When I asked it to list all the .dart
files, it omitted the test files located in a separate /tests
folder. The next question was if there were any tests, it was able to list those files (again, a pattern noticed in ChatGPT when you ask a follow up question and LLM correct its' previous error). Lastly I asked it to clarify this inconsistency, it gave a nonsensical response.
So while Cody scans the full codebase, it doesn't necessarily develop a coherent understanding of it.
Task 1: Import Missing Dependencies 🍊
I've started with smaller repo. My first task was to add multiple missing dependencies in currently open .dart
file (copied and pasted to solution folder) file and update pubspec.yaml
file (think package.json). It was a partial success: most dependencies where identified, some incorrectly (flutter_test
instead of test
). Cody correctly identified pubspec.yaml
to be changed (even while it was not open in editor). I had to manually insert the dependencies (no automation). Moreover, the suggested versions were outdated (stale training data and no connection to package manager).
Task 2: Generate Unit Tests 🍅
My second task was to generate unit tests from scratch using Cody's Recipes tab. Unfortunately, the tests it produced wouldn't compile - it referenced non-existent variables and imported the wrong testing packages. When I asked why Cody suggested inserting test-specific code into production code, it offered to use mocks.
Later when I wrote these tests myself (with no help of AI), I realized it required some upfront design and refactoring to make the code testable. So Cody's strictly bottom-up approach resulted in low quality. A more experienced developer would start top-down with a testing strategy.

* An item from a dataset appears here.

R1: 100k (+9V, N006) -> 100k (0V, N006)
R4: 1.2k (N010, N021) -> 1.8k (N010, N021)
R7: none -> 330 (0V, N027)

That looks like a failure to me.
Task 3: Code Smell Recipe 🍊
Cody did better at finding code smells - it flagged some unused imports and long methods for me to clean up. This kind of task plays more to the LLM's strengths since it's just pattern matching on the existing code rather than synthesizing brand new code.
The suggestions were helpful, though not integrated into my IDE. I had to manually scan the transcript, search for ocurence in the file and apply each recommendation, rather than just clicking on them and jumping to the right place.

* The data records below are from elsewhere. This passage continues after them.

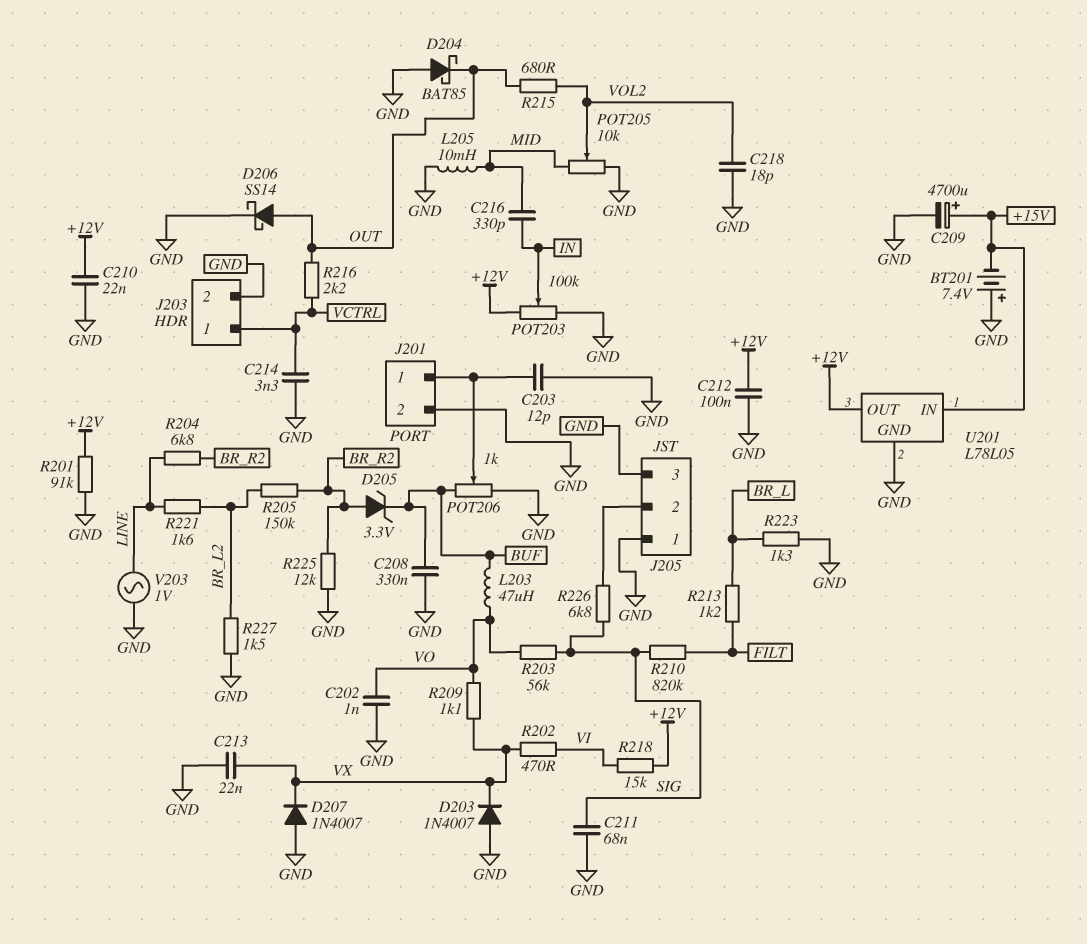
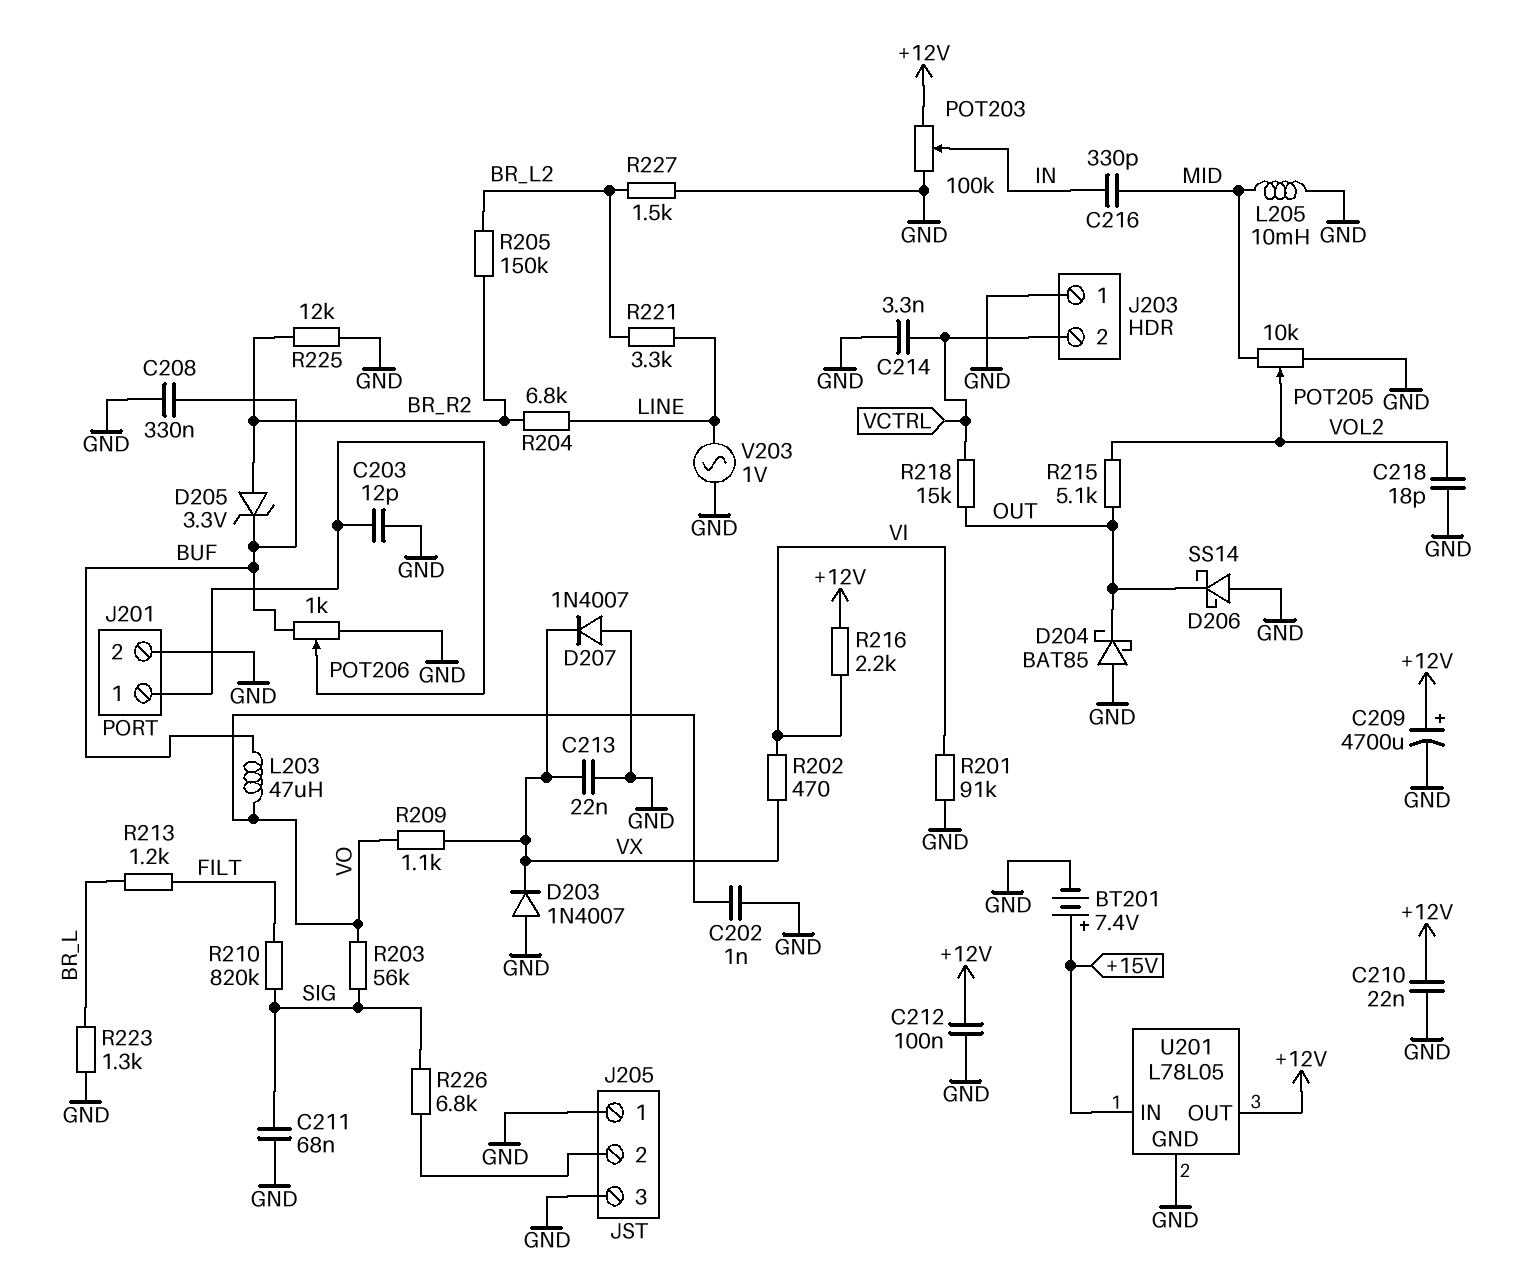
BT201: 7.4V (plus GND, minus +15V) -> 7.4V (plus +15V, minus GND)
C209: 4700uF (plus +15V, minus GND) -> 4700uF (plus +12V, minus GND)
D206: schottky SS14 (A OUT, K GND) -> schottky SS14 (A GND, K OUT)
J203 pin 1: VCTRL -> GND
J203 pin 2: GND -> VCTRL
R201: 91k (+12V, GND) -> 91k (GND, VI)
R215: 680 (OUT, VOL2) -> 5.1k (OUT, VOL2)
R216: 2.2k (OUT, VCTRL) -> 2.2k (+12V, VI)
R218: 15k (+12V, VI) -> 15k (OUT, VCTRL)
R221: 1.6k (BR_L2, LINE) -> 3.3k (BR_L2, LINE)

Again, minimal productivity boost, yet the task is done - a it is partial success to me.
Task 4: Code Completion 🍅
Unfortunately, it was so slow to the point of being unusable compared to CodeWhisperer. I even didn't notice the feature right away cause it was not able to keep up with typing and auto suggestion were hard to come by. Failure.
Task 5: Fixing Failing Unit Test 🍅
In my fifth task I switched back to larger repository. I asked Cody to fix a failing unit test.
I copied and pasted error message from the failing test. Expectation was that LLM will review both the class being tested and the unit-test and will be able to get a deep understanding of both parts.
The root cause - wrong icons expected in the test (correct icons can be found in a private class at the bottom of the same file)
Cody failed by giving generic directions and no fixed code snippet.
Task 6: Generating Simple Unit Test 🍅
My final task involved generating a simple unit test. Cody failed to find the correct context, and the tests created didn't make sense and tested nothing. Failure
Test Results
🍏 Success: 0/6
🍊 Partial success: 2/6
🍅 Failure: 4/6
Conclusion, Cody fails to impress.
Cody's code structure awareness brings little use. It can't understand the code base well, pick up local practices, or find relevant dependencies.
First of all code awareness didn't give any edge. I expected way better/more work done with less effort on my end (explaining and prepping). But it felt like I kept using ChatGPT with IDE integration and there was little to no code awareness in our dialogs.
Secondly I had an expectation of more automation and changes done by the tool in multiple parts of the solution, not copy-and-paste everywhere. While there might be no such promise, this is an intuitive "next big thing" feature making AI coding assistants close to real developers. Not yet.